= WHAT TO PRODUCE =
Reproduce each entry exactly as written.

*** Opening INPUT DATA ***

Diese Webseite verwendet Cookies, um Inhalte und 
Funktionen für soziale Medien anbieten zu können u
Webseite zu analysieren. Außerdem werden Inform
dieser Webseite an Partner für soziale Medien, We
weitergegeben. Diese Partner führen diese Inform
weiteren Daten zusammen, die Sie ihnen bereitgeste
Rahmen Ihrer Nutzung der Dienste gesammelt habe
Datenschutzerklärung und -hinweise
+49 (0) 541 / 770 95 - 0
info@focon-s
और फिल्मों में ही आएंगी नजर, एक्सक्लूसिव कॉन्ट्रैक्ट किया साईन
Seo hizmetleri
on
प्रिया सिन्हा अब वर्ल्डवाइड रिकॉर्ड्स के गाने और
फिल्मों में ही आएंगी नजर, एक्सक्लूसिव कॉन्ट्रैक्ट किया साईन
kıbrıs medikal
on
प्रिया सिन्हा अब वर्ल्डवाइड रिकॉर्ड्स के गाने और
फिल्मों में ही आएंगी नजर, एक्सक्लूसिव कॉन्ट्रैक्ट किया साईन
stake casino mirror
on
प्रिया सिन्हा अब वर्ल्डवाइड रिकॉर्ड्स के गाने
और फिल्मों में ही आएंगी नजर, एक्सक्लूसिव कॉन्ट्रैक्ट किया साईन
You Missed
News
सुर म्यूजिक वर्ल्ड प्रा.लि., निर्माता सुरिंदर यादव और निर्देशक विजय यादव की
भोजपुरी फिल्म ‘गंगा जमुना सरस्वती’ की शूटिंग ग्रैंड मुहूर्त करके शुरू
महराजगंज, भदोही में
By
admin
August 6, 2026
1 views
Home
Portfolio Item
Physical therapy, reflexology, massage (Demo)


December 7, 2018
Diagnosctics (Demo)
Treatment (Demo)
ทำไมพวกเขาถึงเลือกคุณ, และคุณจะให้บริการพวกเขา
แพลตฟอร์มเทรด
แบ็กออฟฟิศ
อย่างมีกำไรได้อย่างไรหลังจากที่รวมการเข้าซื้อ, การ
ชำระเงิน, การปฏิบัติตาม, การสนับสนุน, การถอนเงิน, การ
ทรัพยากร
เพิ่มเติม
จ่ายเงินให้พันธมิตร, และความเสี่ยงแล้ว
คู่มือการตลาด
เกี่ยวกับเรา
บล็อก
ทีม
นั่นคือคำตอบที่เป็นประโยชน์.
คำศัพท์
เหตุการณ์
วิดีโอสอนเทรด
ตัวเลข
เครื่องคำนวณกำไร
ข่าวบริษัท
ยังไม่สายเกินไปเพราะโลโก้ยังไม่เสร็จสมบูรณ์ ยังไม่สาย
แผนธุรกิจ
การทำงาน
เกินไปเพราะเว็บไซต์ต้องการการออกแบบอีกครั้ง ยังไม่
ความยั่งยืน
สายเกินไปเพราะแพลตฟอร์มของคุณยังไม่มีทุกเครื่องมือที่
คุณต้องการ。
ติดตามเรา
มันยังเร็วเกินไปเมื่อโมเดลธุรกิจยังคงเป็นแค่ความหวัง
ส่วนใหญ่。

*** Closing INPUT DATA ***

= EXPECTED ANSWER =
Diese Webseite verwendet Cookies, um Inhalte und 
Funktionen für soziale Medien anbieten zu können u
Webseite zu analysieren. Außerdem werden Inform
dieser Webseite an Partner für soziale Medien, We
weitergegeben. Diese Partner führen diese Inform
weiteren Daten zusammen, die Sie ihnen bereitgeste
Rahmen Ihrer Nutzung der Dienste gesammelt habe
Datenschutzerklärung und -hinweise
+49 (0) 541 / 770 95 - 0
info@focon-s
और फिल्मों में ही आएंगी नजर, एक्सक्लूसिव कॉन्ट्रैक्ट किया साईन
Seo hizmetleri
on
प्रिया सिन्हा अब वर्ल्डवाइड रिकॉर्ड्स के गाने और
फिल्मों में ही आएंगी नजर, एक्सक्लूसिव कॉन्ट्रैक्ट किया साईन
kıbrıs medikal
on
प्रिया सिन्हा अब वर्ल्डवाइड रिकॉर्ड्स के गाने और
फिल्मों में ही आएंगी नजर, एक्सक्लूसिव कॉन्ट्रैक्ट किया साईन
stake casino mirror
on
प्रिया सिन्हा अब वर्ल्डवाइड रिकॉर्ड्स के गाने
और फिल्मों में ही आएंगी नजर, एक्सक्लूसिव कॉन्ट्रैक्ट किया साईन
You Missed
News
सुर म्यूजिक वर्ल्ड प्रा.लि., निर्माता सुरिंदर यादव और निर्देशक विजय यादव की
भोजपुरी फिल्म ‘गंगा जमुना सरस्वती’ की शूटिंग ग्रैंड मुहूर्त करके शुरू
महराजगंज, भदोही में
By
admin
August 6, 2026
1 views
Home
Portfolio Item
Physical therapy, reflexology, massage (Demo)


December 7, 2018
Diagnosctics (Demo)
Treatment (Demo)
ทำไมพวกเขาถึงเลือกคุณ, และคุณจะให้บริการพวกเขา
แพลตฟอร์มเทรด
แบ็กออฟฟิศ
อย่างมีกำไรได้อย่างไรหลังจากที่รวมการเข้าซื้อ, การ
ชำระเงิน, การปฏิบัติตาม, การสนับสนุน, การถอนเงิน, การ
ทรัพยากร
เพิ่มเติม
จ่ายเงินให้พันธมิตร, และความเสี่ยงแล้ว
คู่มือการตลาด
เกี่ยวกับเรา
บล็อก
ทีม
นั่นคือคำตอบที่เป็นประโยชน์.
คำศัพท์
เหตุการณ์
วิดีโอสอนเทรด
ตัวเลข
เครื่องคำนวณกำไร
ข่าวบริษัท
ยังไม่สายเกินไปเพราะโลโก้ยังไม่เสร็จสมบูรณ์ ยังไม่สาย
แผนธุรกิจ
การทำงาน
เกินไปเพราะเว็บไซต์ต้องการการออกแบบอีกครั้ง ยังไม่
ความยั่งยืน
สายเกินไปเพราะแพลตฟอร์มของคุณยังไม่มีทุกเครื่องมือที่
คุณต้องการ。
ติดตามเรา
มันยังเร็วเกินไปเมื่อโมเดลธุรกิจยังคงเป็นแค่ความหวัง
ส่วนใหญ่。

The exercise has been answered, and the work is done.